Hydrogen has gained much spotlight as alternative energy fuel in recent years. The marine industry is also now seriously considering Hydrogen as a viable option. There are several ongoing studies to study the viability of Hydrogen as a possible fuel. This post will look at Hydrogen and give you some key facts.
Hydrogen is a colorless, odorless, and non-toxic gas. There are three ways in which ships can use hydrogen for marine applications:
- Cryogenic Liquid: The volumetric density of liquefied H2 (LH2) (71 kg/m3) is only 7% that of HFO. This results in approximately five times the volume compared to the same energy stored in the form of HFO, resulting in more volume and transport cost.
- Compressed gas under high pressure: When stored as a compressed gas, its volume is roughly ten to 15 times (depending on the pressure [700 to 300 bar]) the volume of the same amount of energy when stored as HFO.
- Hydrogen can also be stored within solids (a phenomenon called absorption) or on the surfaces of solids (adsorption). Both of these methods are not so commonly utilized in marine applications.
Hydrogen is the lightest of all elements, around 14 times lighter than air. Due to its density, it leaks very quickly and thus requires special attention in handling and logistics.
Despite its difficulties in handling, Hydrogen is a widely used chemical commodity. It can be currently produced in two ways:
- Using Natural Gas: note that CO2 is a byproduct of this extraction process. If carbon capture is part of the process, it can significantly reduce carbon emissions.
- Using electrolysis: this relates the cost to the generation of electricity. Electrolysis is particularly interesting because it does not require any existing infrastructure except electricity generation. In particular, if the electricity is produced through nuclear and renewable energy, then carbon emissions can be extremely low if not net zero.
But what technologies can be utilized to generate energy from Hydrogen without carbon emissions and any compromise on efficiency?
Fuel cells seem to be the most popular method, mainly because it doesn’t produce any carbon and could even eliminate NOx, SOx, and particulate matter (PM) emissions from ships. Other technologies are also being considered, including gas turbines and internal combustion engines. The important thing to note is that the lifetime of fuel cells is shorter than that of piston engines or turbines and depends on fuel quality and system operation management. In addition, while carbon emissions are still lower when compared with traditional fuels such as HFO, NOx is unavoidable when using internal combustion engines.

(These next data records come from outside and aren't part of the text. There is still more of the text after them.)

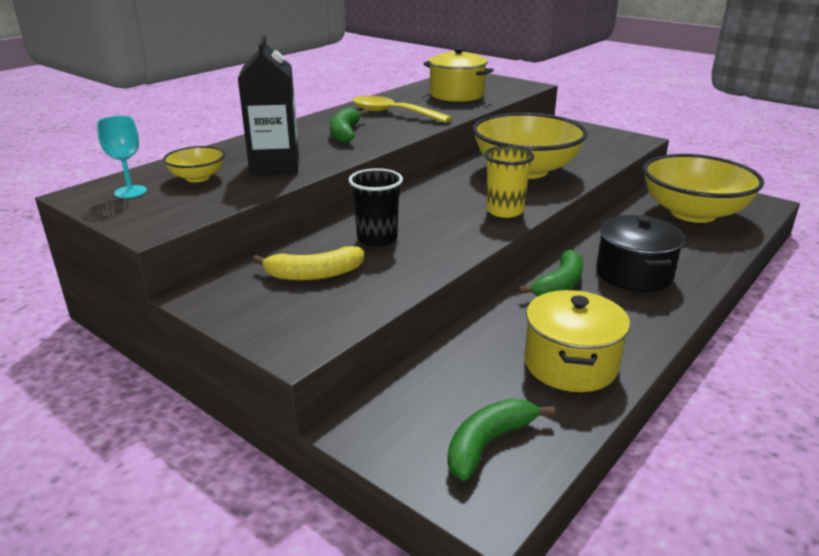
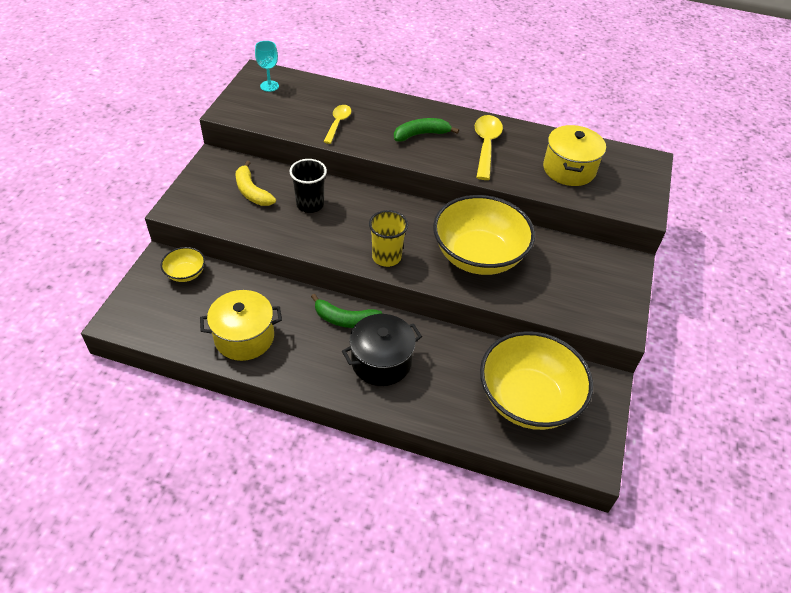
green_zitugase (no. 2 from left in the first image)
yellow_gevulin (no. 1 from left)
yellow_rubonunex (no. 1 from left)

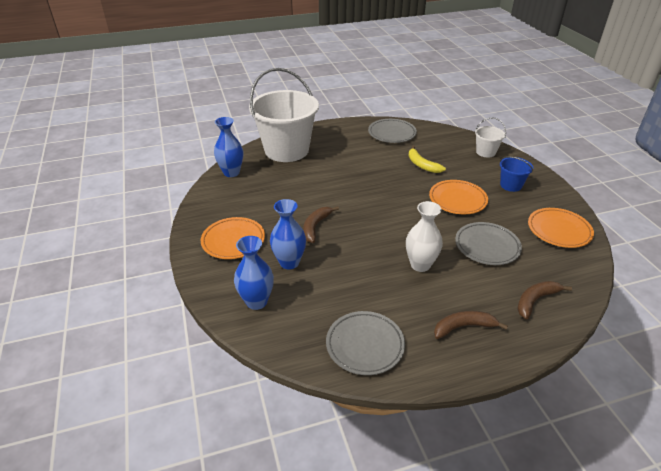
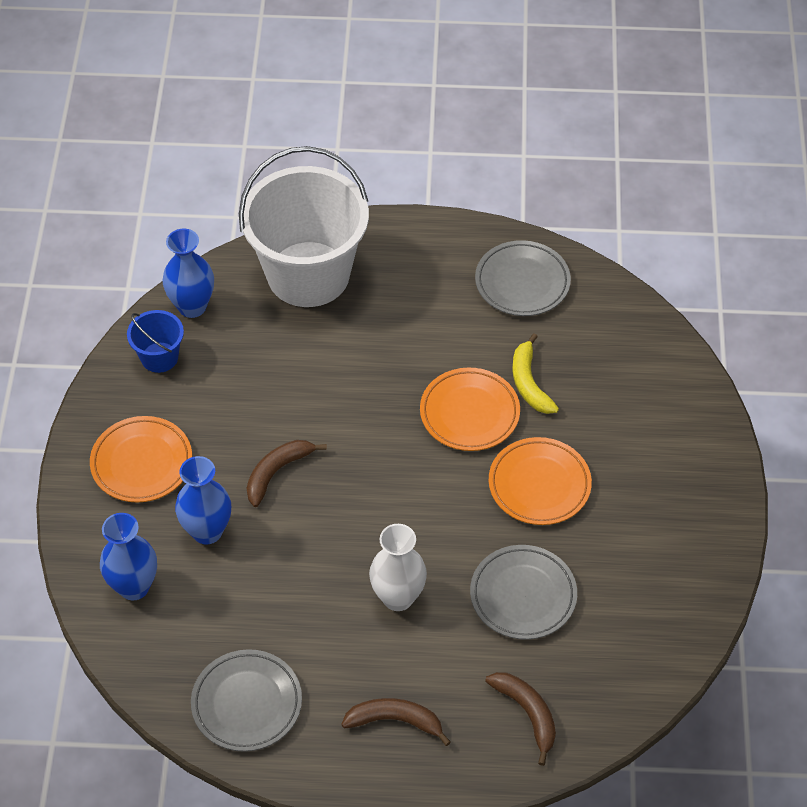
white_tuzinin (no. 2 from left in the first image)
blue_tuzinin
orange_semisetak (no. 2 from left)
brown_zitugase (no. 3 from left)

Conventional energy converters for Hydrogen like Internal Combustion Engines will have similar capital expenditures as LNG fuelled engines. But the real kicker comes when considering the cost of storage of Liquid Hydrogen due to its lower storage temperature and higher insulation quality.
The price for H2 in the current market varies significantly because Hydrogen is still a part of the industrial gases market where individual contracts apply. Although one promising aspect to look forward to is when renewable energy production ramps up, then it can be used to produce Hydrogen, reducing the costs significantly
Hydrogen as an alternative fuel is still a promising option despite its complexity in handling and lack of significant infrastructure.
*The numerical data is taken from DNV, Alternative FuelEncyclopedia.